In the Republic of Palau, efforts are underway to transition from a tourism-dependent economy to a more self-sustaining industrial structure. However, these industrial activities pose environmental risks, including the discharge of waste and pollutants into coastal waters and the overexploitation of coastal fishery resources. These factors raise concerns regarding the degradation of Palau’s critical natural assets, particularly its coral reef ecosystems. This study aims to develop a model to simulate the propagation of terrestrial materials, such as sediments and nutrients, into seawater to analyze the impacts of inland industrial structural changes on coastal ecosystems.
Focusing on the river systems in Aimeliik State, located on the western coast of Palau, and the adjacent marine area of Ngermaduu Bay, which features a well-developed lagoon, we simulated the influx of terrestrial materials into estuaries using a watershed model using the Soil and Water Assesment Tool plus (SWAT+; Bieger et al., 2017). To improve model accuracy, a field survey was conducted in Palau during the latter half of the rainy season, from September 11 to September 18, 2024. Water sampling, river cross-section surveys, velocity and discharge measurements, and temperature, salinity and turbidity using a multi-water quality profiler (AAQ-RINKO, JFE Advantech Co., Ltd.) were performed at some rivers. Additionally, flow velocity, water level and turbidity loggers were installed in one of the rivers in Aimeliik Stat. Furthermore, we conducted water sampling, multi-water quality profiling using AAQ, and depth measurements at multiple points in and around Ngermaduu Bay to understand terrestrial impacts on the adjacent coastal areas.
For developing a watershed model for the whole of Palau Island using SWAT+, the Hydrologic Response Units (HRUs), which serve as the fundamental computational units for material balance, were delineated using USGS degetal elevation model, the ESRI 10m Land Cover Map, and soil survey results from the USDA for soil data. The ERA5 reanalysis dataset was utilized to provide the necessary meteorological data for the simulation.

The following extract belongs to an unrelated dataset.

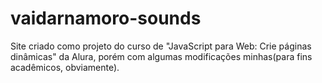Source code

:# vaidarnamoro-sounds
 Site criado como projeto do curso de "JavaScript para Web: Crie páginas dinâmicas" da Alura, porém com algumas modificações minhas(para fins acadêmicos, obviamente).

To estimate river discharge based on water levels in the target rivers of Aimeliik State, we developed a head-flow curve (H-Q curve) using both logger-recorded and manually measured values. The obtained equation was Q = 0.18e^4.1H (R²=0.86). Analysis of meteorological data for runoff modeling showed an average precipitation of 10.1 mm, with a maximum of 286 mm and a minimum of 0 mm, indicating substantial variability. The mean air temperature was 28.3°C, with periodic fluctuations in maximum and minimum temperatures. These trends were also observed in solar radiation, humidity, and wind speed, suggesting seasonal differences between the wet and dry seasons. Vertical profiles obtained from AAQ measurements in the bay revealed a salt-wedge structure, characterized by higher salinity in the bottom layer and lower salinity in the surface layer. Additionally, a decreasing turbidity gradient and increasing salinity toward the open ocean were observed. Using SWAT+, we simulated the discharge of flow, sediments, and nutrients at the river mouths of Aimeliik State and Ngermaduu Bay.
Moving forward, we will refine and validate the model using calibration based on observed data, including nutrient concentrations from water samples. Furthermore, we will integrate field-measured oceanic parameters to advance the development of a hydrodynamic model for the region.